Ketampanan yang dimiliki Mas Adikara juga terbilang lumayan. Kulitnya putih bersih seperti terawat. Rambut hitam model undercut yang setengah basah, pun sepintas membuat pikiranku berkelana.
"Agh, o-ok." Sontak tubuh ini berdiri dari atas tempat tidur. Tingkat kegugupan mulai di atas rata-rata sekarang.
Rasa macam apa yang kini dihadirkan oleh perasaan dan pikiran?
Melihatnya berdiri tak jauh dari posisiku, itu sangat keren. Dia mengenakan kaos ketat polos dan celana panjang santai karet berwarna abu-abu, membuat kerongkongan ini menjadi gersang. Ada sesuatu yang terbentuk di area perutnya dan di bawah sana. Mata laknat ini sungguh tidak bisa mengkhianati pria tampan.
"Apa yang sedang kau lihat?" Suara itu sangat merdu dan dingin. Halus hingga membuat sekujur tubuhku merinding.
Mata yang sempat berakhir di bagian bawah, kini melihat ke arahnya.
Aku menggeleng kepala dengan gerakan cepat dan berkata, "Tidak ada," jawabku mencoba berekspresi santai.
"Kalau begitu mandilah. Ini sudah malam."
Dia melangkah meninggalkanku begitu saja. Kenapa jadi pikiranku yang ngeres di sini?
Menggeleng kepala dan mengerjapkan mata beberapa kali, aku memukul kepala agar tersadar. "Sadarlah Arun. Kalian hanya sebatas menikah."
"Jangan menyakiti dirimu di malam pertama kita. Pergilah mandi. Aku sudah mempersiapkan air hangat untukmu."
Dia setengah berteriak di depan sana. Membelalakkan mata dan mematung, apa dia mendengar ucapanku tadi? Sial. Kupikir dia pergi ke ruang tamu kamar hotel ini.
Bukannya menurut, kedua mata ini memandang ke arah pria itu duduk. Astaga, dia memang sangat tampan dengan caranya sendiri. Hanya duduk dan bersandar di badan sofa membuatku kagum dengan pemandangan malam penuh mencekam.
"Kau beneran masih ingin menatapku seperti itu?" Dingin sekali dia.
Dia mengarahkan pandangannya. Secepat kilat aku berbalik dan bergegas pergi menuju kamar mandi.
Di balik pintu kamar mandi kusentuh bagian dada. Memejamkan mata dan menarik napas mencari oksigen. Debaran jantung kini tidak stabil. Masih merasa tegang menepuk pelan dadaku agar udara memenuhi ruang dalam rongga paru-paru.

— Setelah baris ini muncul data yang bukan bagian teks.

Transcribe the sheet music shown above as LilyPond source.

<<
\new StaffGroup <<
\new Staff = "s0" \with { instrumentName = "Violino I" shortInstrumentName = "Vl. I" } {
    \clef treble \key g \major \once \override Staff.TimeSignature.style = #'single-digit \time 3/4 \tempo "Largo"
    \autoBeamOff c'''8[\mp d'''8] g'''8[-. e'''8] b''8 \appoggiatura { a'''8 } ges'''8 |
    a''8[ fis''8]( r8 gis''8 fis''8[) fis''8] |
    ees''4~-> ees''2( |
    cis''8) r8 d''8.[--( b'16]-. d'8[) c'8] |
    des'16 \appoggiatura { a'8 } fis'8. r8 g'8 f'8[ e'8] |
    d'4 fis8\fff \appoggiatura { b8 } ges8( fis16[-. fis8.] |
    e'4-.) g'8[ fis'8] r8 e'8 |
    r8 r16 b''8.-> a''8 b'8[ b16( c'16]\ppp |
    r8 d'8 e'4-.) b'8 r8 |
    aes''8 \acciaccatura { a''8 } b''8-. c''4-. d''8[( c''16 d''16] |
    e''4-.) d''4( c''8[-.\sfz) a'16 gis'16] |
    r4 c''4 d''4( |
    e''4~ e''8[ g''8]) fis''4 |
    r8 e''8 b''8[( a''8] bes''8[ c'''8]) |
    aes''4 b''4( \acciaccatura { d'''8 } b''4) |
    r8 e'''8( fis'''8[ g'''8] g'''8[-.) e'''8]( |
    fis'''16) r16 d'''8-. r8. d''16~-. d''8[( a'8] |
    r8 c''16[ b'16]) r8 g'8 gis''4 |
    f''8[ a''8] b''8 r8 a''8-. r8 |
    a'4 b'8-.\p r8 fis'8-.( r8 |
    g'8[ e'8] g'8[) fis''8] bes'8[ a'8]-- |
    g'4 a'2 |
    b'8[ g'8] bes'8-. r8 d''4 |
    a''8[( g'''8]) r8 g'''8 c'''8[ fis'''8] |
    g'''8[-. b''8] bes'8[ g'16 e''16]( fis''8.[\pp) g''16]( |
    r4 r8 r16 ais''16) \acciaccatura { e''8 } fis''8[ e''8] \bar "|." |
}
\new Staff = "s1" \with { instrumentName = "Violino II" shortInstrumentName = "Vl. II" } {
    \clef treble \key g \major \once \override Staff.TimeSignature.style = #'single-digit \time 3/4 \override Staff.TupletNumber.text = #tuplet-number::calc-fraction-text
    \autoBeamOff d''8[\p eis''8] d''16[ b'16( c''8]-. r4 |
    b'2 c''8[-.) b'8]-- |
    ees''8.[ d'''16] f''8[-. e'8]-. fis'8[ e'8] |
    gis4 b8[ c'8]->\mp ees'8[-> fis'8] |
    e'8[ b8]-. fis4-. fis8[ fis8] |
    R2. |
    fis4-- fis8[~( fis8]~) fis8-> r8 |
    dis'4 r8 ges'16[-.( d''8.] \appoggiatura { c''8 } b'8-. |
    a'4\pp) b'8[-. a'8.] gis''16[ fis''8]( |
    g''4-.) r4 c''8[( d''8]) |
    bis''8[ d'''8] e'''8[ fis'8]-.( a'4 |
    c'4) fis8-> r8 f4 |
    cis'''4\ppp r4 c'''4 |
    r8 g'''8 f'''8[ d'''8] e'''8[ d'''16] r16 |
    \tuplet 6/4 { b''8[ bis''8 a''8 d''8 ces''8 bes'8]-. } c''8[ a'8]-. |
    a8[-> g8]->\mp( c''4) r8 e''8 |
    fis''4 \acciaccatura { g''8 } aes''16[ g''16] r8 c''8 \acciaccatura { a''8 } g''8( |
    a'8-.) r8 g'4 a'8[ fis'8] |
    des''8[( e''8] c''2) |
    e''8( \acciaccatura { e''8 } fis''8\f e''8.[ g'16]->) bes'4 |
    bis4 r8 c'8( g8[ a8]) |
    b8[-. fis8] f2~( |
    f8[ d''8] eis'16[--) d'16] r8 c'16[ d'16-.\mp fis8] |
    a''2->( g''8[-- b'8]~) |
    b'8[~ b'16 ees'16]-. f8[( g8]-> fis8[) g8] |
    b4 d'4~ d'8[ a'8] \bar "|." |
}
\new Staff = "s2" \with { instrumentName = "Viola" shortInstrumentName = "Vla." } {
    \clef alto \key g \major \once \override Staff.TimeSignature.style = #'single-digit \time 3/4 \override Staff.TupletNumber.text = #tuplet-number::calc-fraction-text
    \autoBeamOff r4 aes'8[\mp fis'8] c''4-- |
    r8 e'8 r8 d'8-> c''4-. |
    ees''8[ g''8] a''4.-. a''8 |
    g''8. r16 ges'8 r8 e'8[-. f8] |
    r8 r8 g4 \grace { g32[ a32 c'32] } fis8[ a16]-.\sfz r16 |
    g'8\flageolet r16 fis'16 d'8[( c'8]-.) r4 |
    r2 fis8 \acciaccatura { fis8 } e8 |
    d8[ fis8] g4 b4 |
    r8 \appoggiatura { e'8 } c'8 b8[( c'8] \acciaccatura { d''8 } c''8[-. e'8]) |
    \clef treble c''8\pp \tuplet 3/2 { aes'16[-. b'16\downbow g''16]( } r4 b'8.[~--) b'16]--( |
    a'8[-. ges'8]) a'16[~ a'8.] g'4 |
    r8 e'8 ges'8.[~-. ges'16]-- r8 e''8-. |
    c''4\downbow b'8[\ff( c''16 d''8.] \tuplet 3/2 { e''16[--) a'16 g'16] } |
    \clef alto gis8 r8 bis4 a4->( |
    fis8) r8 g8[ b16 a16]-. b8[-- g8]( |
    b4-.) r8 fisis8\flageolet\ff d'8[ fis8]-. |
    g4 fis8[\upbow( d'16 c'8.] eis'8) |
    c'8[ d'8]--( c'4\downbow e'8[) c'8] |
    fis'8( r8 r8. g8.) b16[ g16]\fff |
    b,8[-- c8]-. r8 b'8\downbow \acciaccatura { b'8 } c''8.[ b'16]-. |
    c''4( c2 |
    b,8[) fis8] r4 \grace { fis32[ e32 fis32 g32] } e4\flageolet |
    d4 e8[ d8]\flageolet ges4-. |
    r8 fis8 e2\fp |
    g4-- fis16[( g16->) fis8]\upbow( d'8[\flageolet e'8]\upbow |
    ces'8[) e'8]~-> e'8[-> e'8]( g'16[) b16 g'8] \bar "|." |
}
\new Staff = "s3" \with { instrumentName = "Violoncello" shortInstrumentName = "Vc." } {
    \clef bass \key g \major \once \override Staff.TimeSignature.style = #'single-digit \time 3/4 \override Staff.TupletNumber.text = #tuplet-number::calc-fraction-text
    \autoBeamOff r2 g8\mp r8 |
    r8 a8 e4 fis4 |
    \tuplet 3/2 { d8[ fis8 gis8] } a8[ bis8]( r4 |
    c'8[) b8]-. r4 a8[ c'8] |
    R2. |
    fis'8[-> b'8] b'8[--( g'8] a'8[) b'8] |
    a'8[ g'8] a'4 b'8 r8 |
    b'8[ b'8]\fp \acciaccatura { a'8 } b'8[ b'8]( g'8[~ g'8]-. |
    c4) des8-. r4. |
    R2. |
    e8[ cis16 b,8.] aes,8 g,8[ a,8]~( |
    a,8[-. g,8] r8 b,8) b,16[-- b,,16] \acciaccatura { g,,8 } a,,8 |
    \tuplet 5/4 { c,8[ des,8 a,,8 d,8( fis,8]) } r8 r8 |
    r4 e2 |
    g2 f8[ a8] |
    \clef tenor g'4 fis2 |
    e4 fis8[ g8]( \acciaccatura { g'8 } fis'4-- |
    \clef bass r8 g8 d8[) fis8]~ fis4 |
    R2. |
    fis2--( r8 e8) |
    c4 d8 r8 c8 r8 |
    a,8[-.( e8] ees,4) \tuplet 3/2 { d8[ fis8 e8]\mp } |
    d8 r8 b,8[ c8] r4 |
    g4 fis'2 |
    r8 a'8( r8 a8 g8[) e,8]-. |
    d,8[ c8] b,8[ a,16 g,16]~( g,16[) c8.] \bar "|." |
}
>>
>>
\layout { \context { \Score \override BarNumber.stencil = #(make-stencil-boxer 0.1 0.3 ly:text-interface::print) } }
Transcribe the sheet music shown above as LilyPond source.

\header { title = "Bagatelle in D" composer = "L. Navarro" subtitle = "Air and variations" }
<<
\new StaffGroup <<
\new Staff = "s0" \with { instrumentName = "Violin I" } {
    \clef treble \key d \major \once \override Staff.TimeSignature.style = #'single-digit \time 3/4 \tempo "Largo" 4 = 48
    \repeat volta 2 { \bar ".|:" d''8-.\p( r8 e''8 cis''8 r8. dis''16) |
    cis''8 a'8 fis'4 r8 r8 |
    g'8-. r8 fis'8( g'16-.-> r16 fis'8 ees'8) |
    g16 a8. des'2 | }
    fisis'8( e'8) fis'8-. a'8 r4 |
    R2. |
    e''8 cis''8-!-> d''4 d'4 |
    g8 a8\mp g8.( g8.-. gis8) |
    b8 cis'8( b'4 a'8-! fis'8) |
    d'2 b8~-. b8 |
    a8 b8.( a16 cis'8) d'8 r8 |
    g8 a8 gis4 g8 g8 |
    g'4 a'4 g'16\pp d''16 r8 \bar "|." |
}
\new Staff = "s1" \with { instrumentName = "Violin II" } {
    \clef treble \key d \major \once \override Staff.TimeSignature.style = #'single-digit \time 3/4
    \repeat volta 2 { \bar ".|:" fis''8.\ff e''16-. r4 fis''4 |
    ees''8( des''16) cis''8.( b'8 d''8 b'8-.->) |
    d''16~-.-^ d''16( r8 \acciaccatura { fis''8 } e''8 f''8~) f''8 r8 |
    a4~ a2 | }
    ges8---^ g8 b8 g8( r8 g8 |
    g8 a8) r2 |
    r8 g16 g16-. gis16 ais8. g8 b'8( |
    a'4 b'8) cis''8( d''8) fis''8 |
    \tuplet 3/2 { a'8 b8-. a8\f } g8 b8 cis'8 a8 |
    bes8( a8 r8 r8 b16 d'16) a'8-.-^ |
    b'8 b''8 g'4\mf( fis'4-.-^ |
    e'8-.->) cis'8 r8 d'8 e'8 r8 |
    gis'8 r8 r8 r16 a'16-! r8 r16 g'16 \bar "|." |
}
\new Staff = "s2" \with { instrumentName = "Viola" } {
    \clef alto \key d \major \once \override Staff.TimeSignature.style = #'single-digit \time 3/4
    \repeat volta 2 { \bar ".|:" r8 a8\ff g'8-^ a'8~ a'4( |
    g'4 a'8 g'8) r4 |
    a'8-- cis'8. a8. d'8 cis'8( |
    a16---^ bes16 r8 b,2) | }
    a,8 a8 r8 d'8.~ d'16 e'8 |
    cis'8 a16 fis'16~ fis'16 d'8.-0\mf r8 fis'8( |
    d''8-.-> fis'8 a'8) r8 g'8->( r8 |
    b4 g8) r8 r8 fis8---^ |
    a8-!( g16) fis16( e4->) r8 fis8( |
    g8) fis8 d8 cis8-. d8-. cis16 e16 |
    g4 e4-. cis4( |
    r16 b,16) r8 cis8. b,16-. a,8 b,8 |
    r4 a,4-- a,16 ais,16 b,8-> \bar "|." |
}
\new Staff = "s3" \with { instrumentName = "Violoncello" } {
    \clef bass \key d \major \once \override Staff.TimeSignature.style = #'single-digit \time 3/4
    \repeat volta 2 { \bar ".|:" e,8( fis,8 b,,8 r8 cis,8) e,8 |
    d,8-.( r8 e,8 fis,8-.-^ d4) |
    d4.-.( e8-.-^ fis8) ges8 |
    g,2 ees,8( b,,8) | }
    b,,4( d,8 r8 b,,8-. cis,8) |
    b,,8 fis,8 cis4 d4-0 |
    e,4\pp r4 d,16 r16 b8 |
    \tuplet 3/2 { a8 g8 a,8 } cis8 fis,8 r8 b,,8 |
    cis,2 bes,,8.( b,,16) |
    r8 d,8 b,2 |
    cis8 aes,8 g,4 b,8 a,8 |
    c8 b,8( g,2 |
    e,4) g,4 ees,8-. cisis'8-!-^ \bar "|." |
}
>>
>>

"Kau beneran gila, Arun. Kenapa dia tadi tidak setampan sekarang? Sungguh membuatku khilaf saja," ucapku pada diri sendiri.
Masih mengenakan gaun pengantin, aku merenungi diri sendiri.
"Tidak boleh jatuh cinta duluan, Run. Ingat. Kau hanya menikah karena mama bukan karena cinta. Tapi kalaupun jatuh cinta dengannya, aku harus pastikan tidak ada wanita lain di belakangnya."
Meneguhkan diri sendiri agar mengingat apa yang telah terucap, kuyakini dan kurasakan. Akhirnya bisa membuat diri ini bernapas lega.
Perlahan mengayun langkah menuju cermin untuk menatap pantulan diri yang terlihat sangat cantik dalam balutan gaun pengantin hingga sampai detik ini. Serius, rasanya bersyukur banget sama Tuhan.
Ya, untuk yang satu ini rasanya tidak bisa dihindari faktanya. Kecantikan yang kumiliki memang sangat diacungi jempol. Jangan mendebat soal ini padaku.
"Agh, kenapa ini macet?"
Mencoba menarik resleting gaun yang kukenakan, tangan yang pendek ini sulit untuk menarik hingga ke bawah. Tersekat di tengah-tengah. Kuraba-raba dan terus berusaha. Namun sia-sia.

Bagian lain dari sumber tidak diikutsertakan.